Look for the word "labels" in the entries and copy each line where it appears.

[Items from a dataset]
◇ ◇ ◇
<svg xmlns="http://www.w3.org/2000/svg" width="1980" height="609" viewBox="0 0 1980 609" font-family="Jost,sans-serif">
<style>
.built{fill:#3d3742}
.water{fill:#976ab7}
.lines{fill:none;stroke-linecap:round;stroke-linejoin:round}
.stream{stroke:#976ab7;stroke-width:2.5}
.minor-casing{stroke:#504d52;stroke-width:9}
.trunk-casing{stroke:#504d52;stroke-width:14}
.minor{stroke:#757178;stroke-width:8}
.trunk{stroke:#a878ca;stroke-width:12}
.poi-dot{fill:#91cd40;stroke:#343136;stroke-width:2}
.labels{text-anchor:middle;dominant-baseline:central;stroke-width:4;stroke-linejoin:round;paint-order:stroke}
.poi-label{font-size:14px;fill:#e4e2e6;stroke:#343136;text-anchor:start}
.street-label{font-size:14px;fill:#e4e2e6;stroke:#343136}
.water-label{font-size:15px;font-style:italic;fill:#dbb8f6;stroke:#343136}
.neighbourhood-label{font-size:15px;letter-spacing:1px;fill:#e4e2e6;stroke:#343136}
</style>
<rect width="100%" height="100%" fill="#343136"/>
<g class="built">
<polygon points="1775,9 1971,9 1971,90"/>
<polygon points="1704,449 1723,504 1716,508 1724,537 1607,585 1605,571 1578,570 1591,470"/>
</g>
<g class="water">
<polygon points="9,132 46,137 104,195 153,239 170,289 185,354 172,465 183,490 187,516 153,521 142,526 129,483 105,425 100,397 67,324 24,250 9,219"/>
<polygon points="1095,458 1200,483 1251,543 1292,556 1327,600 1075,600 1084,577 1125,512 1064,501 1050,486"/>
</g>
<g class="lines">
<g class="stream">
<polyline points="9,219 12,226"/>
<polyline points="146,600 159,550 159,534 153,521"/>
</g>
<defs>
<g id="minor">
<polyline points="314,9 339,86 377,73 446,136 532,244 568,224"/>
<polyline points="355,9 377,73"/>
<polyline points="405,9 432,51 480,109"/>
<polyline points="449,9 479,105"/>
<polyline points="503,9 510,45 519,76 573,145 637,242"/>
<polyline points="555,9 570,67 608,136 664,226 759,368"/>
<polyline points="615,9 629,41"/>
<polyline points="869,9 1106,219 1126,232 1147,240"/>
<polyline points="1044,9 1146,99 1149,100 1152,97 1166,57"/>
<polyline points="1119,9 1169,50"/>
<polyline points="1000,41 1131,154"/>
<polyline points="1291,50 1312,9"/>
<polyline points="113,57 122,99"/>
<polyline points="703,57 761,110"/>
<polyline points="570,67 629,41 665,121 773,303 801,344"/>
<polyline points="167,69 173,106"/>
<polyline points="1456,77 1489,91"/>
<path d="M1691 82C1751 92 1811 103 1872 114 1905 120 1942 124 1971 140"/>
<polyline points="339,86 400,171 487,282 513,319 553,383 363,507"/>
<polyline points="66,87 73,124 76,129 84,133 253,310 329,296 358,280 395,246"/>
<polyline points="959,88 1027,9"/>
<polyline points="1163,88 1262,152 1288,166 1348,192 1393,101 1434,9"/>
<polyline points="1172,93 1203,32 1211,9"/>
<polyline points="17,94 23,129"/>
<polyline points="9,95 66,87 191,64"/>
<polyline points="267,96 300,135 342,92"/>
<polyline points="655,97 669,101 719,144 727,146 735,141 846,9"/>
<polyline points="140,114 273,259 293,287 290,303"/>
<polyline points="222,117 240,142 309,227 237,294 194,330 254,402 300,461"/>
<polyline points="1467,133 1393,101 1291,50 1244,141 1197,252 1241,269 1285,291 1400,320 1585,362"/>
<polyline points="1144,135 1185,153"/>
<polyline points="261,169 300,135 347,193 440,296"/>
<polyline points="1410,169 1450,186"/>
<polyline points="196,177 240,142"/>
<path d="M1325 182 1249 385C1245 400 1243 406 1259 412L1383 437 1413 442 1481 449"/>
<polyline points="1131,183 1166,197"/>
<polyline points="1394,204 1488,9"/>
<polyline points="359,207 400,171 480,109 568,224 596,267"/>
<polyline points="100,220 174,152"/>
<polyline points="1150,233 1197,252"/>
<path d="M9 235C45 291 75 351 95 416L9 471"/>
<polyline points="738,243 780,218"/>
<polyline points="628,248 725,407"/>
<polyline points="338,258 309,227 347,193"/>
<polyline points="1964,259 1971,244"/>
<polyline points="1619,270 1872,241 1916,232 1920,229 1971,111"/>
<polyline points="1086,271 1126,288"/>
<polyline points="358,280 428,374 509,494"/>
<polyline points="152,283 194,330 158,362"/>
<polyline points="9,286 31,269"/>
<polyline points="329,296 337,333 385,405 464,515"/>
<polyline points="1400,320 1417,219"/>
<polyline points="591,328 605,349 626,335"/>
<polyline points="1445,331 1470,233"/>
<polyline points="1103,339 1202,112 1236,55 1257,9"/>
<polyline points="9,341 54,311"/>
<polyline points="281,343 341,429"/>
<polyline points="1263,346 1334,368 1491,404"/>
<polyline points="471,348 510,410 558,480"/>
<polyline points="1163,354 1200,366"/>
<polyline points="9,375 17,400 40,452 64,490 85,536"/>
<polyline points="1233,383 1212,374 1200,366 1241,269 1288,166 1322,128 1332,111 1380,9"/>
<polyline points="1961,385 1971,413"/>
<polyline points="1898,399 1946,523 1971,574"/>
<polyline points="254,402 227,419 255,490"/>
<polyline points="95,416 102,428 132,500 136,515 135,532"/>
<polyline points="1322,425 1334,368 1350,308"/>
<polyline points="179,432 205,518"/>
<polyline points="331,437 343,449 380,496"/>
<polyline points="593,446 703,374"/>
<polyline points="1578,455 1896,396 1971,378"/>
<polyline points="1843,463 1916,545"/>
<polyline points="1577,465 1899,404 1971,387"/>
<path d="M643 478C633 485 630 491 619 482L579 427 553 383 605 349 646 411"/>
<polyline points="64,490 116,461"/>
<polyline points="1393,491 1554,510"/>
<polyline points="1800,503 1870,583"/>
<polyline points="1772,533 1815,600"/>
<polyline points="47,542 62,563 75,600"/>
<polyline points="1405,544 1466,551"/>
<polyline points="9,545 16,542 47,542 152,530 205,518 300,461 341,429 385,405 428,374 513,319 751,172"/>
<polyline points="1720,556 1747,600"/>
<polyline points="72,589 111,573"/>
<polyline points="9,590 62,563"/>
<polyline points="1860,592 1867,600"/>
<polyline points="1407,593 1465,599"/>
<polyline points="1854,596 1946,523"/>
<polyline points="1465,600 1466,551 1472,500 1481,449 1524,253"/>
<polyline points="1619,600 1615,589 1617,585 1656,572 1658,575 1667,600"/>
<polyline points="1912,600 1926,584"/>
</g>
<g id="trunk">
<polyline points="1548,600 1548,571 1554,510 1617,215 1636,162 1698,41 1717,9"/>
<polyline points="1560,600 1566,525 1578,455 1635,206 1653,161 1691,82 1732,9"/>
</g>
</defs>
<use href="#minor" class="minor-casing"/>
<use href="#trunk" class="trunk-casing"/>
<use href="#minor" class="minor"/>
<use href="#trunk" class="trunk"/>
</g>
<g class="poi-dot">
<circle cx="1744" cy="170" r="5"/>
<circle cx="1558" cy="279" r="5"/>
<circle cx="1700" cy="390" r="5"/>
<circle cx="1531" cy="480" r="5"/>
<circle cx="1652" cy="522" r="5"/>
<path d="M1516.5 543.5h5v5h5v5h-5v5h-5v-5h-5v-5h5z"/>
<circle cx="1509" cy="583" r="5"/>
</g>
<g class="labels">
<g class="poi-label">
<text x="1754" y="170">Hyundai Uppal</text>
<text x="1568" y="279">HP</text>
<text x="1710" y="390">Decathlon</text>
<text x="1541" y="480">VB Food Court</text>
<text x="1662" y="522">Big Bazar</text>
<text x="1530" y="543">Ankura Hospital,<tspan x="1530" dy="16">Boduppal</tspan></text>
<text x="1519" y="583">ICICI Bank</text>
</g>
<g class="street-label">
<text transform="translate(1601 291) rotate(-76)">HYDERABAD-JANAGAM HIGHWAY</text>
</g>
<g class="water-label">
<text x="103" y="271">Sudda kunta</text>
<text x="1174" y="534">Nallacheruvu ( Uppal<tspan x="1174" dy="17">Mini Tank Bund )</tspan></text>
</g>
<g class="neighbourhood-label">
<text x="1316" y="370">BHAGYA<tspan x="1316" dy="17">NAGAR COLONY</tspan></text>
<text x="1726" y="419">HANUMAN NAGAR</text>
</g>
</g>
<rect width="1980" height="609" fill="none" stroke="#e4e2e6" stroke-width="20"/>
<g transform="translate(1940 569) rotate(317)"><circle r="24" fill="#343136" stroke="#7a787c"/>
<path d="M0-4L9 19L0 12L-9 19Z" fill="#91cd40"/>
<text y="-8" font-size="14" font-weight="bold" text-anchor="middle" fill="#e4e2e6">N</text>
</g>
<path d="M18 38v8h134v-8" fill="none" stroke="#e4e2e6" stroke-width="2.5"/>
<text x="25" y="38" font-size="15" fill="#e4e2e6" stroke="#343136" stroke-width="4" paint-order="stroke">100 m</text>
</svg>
◇ ◇ ◇
**RESPONSE**
.labels{text-anchor:middle;dominant-baseline:central;stroke-width:4;stroke-linejoin:round;paint-order:stroke}
<g class="labels">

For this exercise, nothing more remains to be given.